Job item: The answer must be a word-for-word copy of the records below, with every picture left out.

Information supplied:
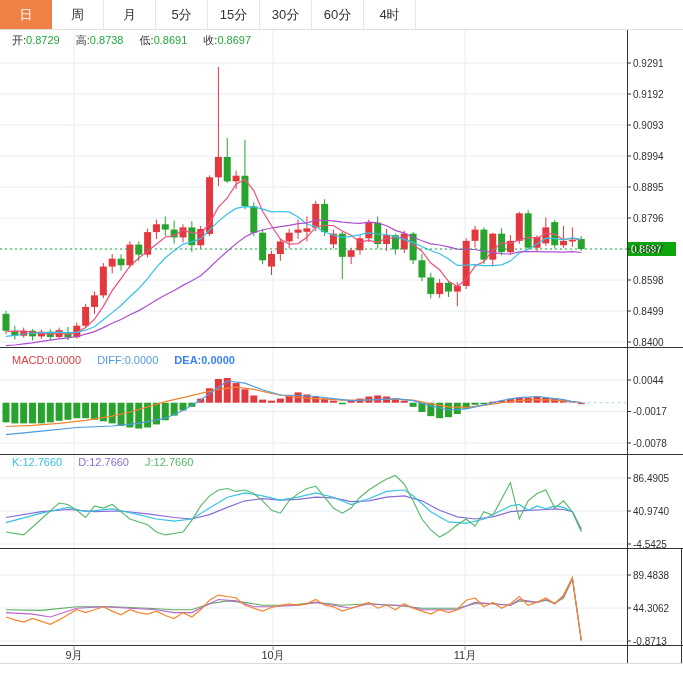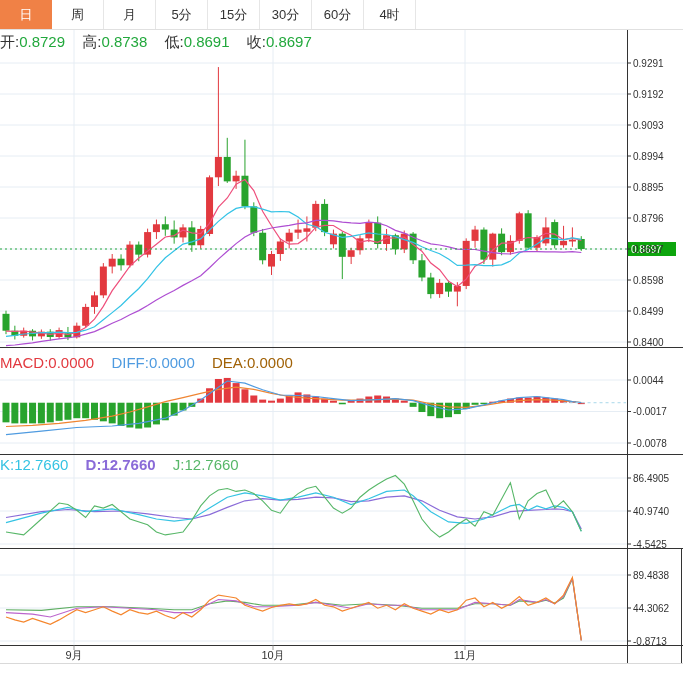--- a/index.html
+++ b/index.html
@@ -3,21 +3,21 @@
 <meta charset="utf-8">
 <style>
   html,body{margin:0;padding:0;background:#fff}
   .app{position:relative;width:683px;height:678px;background:#fff;overflow:hidden;
        font-family:"Liberation Sans","DejaVu Sans",sans-serif;}
   #tabbar{position:absolute;top:0;left:0;width:683px;height:30px;display:flex;
           background:#fff;border-bottom:1px solid #e0e0e0;box-sizing:border-box;z-index:3}
   .tab{width:52px;height:29px;line-height:29px;text-align:center;font-size:13px;color:#333;
        border-right:1px solid #e6e6e6;cursor:pointer;box-sizing:border-box;background:#fff}
   #chart{position:absolute;top:0;left:0;z-index:1}
-  .legend{position:absolute;left:0;font-size:15px;white-space:nowrap;z-index:2;letter-spacing:0}
+  .legend{position:absolute;left:12px;font-size:11px;white-space:nowrap;z-index:2;letter-spacing:0}
   .legend .item{margin-right:13px}
 </style>
 </head>
 <body>
 
 <div class="app">
   <div id="tabbar">
       <div class="tab" style="background: rgb(240, 129, 70); color: rgb(255, 255, 255); border-right: none;">日</div>
       <div class="tab">周</div>
       <div class="tab">月</div>
@@ -341,22 +341,22 @@
     <span class="item"><span style="color: rgb(51, 51, 51);">开:</span><span style="color: rgb(34, 168, 60);">0.8729</span></span>
     <span class="item"><span style="color: rgb(51, 51, 51);">高:</span><span style="color: rgb(34, 168, 60);">0.8738</span></span>
     <span class="item"><span style="color: rgb(51, 51, 51);">低:</span><span style="color: rgb(34, 168, 60);">0.8691</span></span>
     <span class="item"><span style="color: rgb(51, 51, 51);">收:</span><span style="color: rgb(34, 168, 60);">0.8697</span></span>
   </div>
 
 
   <div class="legend" style="top:354px">
     <span class="item" style="color: rgb(226, 57, 63);">MACD:0.0000</span>
     <span class="item" style="color: rgb(79, 155, 224); text-align: right;">DIFF:0.0000</span>
-    <span class="item" style="color: #a16207;">DEA:0.0000</span>
+    <span class="item" style="color: #3b82f6; font-weight: bold;">DEA:0.0000</span>
   </div>
 
   <div class="legend" style="top:456px">
     <span class="item" style="color: rgb(53, 195, 227);">K:12.7660</span>
-    <span class="item" style="color: rgb(138, 107, 216); font-weight: bold;">D:12.7660</span>
+    <span class="item" style="color: rgb(138, 107, 216);">D:12.7660</span>
     <span class="item" style="color: rgb(87, 183, 104); text-align: right;">J:12.7660</span>
   </div>
 
 </div>
 
 </body></html>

Reply:
--- a/index.html
+++ b/index.html
@@ -3,21 +3,21 @@
 <meta charset="utf-8">
 <style>
   html,body{margin:0;padding:0;background:#fff}
   .app{position:relative;width:683px;height:678px;background:#fff;overflow:hidden;
        font-family:"Liberation Sans","DejaVu Sans",sans-serif;}
   #tabbar{position:absolute;top:0;left:0;width:683px;height:30px;display:flex;
           background:#fff;border-bottom:1px solid #e0e0e0;box-sizing:border-box;z-index:3}
   .tab{width:52px;height:29px;line-height:29px;text-align:center;font-size:13px;color:#333;
        border-right:1px solid #e6e6e6;cursor:pointer;box-sizing:border-box;background:#fff}
   #chart{position:absolute;top:0;left:0;z-index:1}
-  .legend{position:absolute;left:0;font-size:15px;white-space:nowrap;z-index:2;letter-spacing:0}
+  .legend{position:absolute;left:12px;font-size:11px;white-space:nowrap;z-index:2;letter-spacing:0}
   .legend .item{margin-right:13px}
 </style>
 </head>
 <body>
 
 <div class="app">
   <div id="tabbar">
       <div class="tab" style="background: rgb(240, 129, 70); color: rgb(255, 255, 255); border-right: none;">日</div>
       <div class="tab">周</div>
       <div class="tab">月</div>
@@ -341,22 +341,22 @@
     <span class="item"><span style="color: rgb(51, 51, 51);">开:</span><span style="color: rgb(34, 168, 60);">0.8729</span></span>
     <span class="item"><span style="color: rgb(51, 51, 51);">高:</span><span style="color: rgb(34, 168, 60);">0.8738</span></span>
     <span class="item"><span style="color: rgb(51, 51, 51);">低:</span><span style="color: rgb(34, 168, 60);">0.8691</span></span>
     <span class="item"><span style="color: rgb(51, 51, 51);">收:</span><span style="color: rgb(34, 168, 60);">0.8697</span></span>
   </div>
 
 
   <div class="legend" style="top:354px">
     <span class="item" style="color: rgb(226, 57, 63);">MACD:0.0000</span>
     <span class="item" style="color: rgb(79, 155, 224); text-align: right;">DIFF:0.0000</span>
-    <span class="item" style="color: #a16207;">DEA:0.0000</span>
+    <span class="item" style="color: #3b82f6; font-weight: bold;">DEA:0.0000</span>
   </div>
 
   <div class="legend" style="top:456px">
     <span class="item" style="color: rgb(53, 195, 227);">K:12.7660</span>
-    <span class="item" style="color: rgb(138, 107, 216); font-weight: bold;">D:12.7660</span>
+    <span class="item" style="color: rgb(138, 107, 216);">D:12.7660</span>
     <span class="item" style="color: rgb(87, 183, 104); text-align: right;">J:12.7660</span>
   </div>
 
 </div>
 
 </body></html>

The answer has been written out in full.